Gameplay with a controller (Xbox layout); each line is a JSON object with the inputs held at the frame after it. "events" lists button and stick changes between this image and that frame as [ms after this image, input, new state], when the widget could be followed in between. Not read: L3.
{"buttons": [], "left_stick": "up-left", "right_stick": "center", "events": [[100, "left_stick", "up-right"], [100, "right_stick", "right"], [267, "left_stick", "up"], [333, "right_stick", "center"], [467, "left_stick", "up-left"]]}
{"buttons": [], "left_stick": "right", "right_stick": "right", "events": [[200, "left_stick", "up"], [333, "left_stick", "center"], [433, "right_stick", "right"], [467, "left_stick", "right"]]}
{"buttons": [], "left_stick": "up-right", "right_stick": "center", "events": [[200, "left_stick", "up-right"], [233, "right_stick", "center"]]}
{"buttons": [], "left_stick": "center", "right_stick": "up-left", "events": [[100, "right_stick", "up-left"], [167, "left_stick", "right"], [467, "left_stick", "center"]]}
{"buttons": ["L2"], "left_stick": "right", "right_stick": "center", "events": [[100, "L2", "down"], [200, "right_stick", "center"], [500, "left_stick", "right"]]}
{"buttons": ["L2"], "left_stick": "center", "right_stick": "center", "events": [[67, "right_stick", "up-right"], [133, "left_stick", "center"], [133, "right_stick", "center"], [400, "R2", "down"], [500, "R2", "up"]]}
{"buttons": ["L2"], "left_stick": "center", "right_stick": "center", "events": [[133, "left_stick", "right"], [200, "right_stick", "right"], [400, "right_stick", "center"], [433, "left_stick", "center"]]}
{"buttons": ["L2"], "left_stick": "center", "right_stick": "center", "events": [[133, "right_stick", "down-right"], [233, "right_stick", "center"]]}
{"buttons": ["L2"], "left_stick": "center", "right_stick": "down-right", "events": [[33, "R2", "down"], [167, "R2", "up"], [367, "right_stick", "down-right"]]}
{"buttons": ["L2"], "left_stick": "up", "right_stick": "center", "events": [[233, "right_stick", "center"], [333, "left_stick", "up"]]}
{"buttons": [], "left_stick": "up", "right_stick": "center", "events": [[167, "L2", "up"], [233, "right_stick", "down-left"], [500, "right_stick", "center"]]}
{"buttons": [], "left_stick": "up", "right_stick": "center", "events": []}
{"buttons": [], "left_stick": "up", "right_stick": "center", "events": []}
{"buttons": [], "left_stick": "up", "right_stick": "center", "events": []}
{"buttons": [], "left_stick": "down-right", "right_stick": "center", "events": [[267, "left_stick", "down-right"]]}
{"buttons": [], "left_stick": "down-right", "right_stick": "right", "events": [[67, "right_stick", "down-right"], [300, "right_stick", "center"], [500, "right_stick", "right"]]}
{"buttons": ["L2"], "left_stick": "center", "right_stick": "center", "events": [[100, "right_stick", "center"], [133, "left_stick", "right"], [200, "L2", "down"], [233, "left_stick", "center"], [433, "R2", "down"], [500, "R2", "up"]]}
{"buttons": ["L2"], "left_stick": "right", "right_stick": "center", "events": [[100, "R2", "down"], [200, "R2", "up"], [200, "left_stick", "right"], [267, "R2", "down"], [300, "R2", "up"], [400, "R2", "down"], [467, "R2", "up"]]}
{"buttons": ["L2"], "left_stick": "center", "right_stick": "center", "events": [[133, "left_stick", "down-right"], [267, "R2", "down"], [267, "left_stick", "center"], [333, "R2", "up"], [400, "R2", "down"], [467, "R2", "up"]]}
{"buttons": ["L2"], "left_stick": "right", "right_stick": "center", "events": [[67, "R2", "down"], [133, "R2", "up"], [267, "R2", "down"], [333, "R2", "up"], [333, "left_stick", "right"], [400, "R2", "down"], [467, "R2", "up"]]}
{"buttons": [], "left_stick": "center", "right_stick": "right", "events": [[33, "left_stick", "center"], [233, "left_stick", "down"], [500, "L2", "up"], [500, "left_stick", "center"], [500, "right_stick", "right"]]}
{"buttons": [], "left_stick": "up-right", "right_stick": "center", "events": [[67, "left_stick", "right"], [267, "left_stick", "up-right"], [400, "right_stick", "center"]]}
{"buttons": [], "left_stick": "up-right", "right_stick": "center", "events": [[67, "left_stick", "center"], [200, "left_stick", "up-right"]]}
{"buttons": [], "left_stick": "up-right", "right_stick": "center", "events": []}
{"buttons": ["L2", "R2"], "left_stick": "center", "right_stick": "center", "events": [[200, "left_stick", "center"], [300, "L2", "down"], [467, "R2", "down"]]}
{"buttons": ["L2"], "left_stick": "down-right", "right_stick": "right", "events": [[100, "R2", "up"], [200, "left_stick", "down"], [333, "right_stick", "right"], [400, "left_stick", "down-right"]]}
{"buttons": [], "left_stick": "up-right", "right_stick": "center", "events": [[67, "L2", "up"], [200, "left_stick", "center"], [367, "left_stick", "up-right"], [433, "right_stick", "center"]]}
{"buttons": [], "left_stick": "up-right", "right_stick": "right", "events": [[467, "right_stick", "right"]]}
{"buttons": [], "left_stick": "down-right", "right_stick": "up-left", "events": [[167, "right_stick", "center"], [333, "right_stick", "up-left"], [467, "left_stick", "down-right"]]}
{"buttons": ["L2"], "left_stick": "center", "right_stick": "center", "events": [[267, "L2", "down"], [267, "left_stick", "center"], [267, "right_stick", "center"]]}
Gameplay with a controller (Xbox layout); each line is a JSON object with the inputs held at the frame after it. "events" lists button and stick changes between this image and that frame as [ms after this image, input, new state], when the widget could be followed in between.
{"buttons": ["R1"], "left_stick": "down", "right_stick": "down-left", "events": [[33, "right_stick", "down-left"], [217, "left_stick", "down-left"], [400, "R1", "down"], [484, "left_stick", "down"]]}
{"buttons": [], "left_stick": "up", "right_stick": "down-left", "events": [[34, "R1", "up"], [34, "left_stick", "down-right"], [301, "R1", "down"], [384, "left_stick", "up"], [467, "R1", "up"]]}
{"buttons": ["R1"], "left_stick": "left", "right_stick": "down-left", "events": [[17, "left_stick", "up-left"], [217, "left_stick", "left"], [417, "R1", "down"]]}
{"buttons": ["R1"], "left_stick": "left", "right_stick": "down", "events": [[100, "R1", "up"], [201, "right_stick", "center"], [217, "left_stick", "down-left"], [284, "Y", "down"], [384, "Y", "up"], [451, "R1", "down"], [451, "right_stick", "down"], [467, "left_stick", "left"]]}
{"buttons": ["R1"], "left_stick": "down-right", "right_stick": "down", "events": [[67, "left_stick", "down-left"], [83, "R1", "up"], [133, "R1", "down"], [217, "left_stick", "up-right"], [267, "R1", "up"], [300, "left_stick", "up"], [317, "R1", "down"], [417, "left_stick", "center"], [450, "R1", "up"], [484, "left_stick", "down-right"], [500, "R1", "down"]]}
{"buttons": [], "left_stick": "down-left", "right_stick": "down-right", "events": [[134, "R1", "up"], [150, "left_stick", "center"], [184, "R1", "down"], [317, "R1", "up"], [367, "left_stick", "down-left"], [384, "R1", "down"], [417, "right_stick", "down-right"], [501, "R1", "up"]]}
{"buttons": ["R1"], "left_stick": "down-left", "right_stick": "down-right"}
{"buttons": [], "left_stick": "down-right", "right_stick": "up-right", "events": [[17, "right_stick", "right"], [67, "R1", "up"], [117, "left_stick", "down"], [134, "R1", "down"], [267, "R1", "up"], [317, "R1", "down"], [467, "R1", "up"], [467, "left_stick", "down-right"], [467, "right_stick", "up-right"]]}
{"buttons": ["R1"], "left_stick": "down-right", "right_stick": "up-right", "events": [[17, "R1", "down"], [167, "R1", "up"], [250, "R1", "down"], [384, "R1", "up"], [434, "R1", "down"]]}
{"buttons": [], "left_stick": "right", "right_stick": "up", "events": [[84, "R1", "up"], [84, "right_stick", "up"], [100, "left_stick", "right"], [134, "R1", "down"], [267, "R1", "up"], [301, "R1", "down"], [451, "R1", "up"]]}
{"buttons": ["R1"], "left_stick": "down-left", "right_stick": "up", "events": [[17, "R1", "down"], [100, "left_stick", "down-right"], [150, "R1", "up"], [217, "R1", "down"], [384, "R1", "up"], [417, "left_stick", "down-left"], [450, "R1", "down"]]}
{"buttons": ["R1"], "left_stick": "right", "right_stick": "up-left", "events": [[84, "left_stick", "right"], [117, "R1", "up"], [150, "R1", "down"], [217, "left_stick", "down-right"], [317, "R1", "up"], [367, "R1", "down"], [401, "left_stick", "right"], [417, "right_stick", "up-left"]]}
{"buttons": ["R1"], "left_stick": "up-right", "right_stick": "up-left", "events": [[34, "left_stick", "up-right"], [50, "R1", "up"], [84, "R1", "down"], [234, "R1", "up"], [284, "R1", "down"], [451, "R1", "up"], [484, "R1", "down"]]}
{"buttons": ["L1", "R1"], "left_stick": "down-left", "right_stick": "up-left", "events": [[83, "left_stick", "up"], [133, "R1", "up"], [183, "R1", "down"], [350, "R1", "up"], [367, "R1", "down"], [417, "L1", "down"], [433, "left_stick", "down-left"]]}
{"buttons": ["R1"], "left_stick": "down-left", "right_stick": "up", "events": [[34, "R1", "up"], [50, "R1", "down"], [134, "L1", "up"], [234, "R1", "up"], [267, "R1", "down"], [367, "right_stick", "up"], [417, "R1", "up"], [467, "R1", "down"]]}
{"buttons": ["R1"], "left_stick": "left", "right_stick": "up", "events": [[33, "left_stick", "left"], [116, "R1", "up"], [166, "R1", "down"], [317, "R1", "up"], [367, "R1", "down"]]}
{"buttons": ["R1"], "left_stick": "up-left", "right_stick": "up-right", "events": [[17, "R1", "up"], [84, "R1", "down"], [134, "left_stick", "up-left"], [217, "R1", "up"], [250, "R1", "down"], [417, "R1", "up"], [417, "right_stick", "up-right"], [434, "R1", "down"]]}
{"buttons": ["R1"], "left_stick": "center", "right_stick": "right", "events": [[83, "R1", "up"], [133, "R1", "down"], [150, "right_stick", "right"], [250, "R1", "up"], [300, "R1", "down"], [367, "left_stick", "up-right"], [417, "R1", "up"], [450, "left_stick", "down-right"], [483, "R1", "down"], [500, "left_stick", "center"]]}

- - - - - - -

■ Work instructions
Please return all lines above in which the string "this" is found.

■ Exercise response
Gameplay with a controller (Xbox layout); each line is a JSON object with the inputs held at the frame after it. "events" lists button and stick changes between this image and that frame as [ms after this image, input, new state], when the widget could be followed in between. Not read: L3.
Gameplay with a controller (Xbox layout); each line is a JSON object with the inputs held at the frame after it. "events" lists button and stick changes between this image and that frame as [ms after this image, input, new state], when the widget could be followed in between.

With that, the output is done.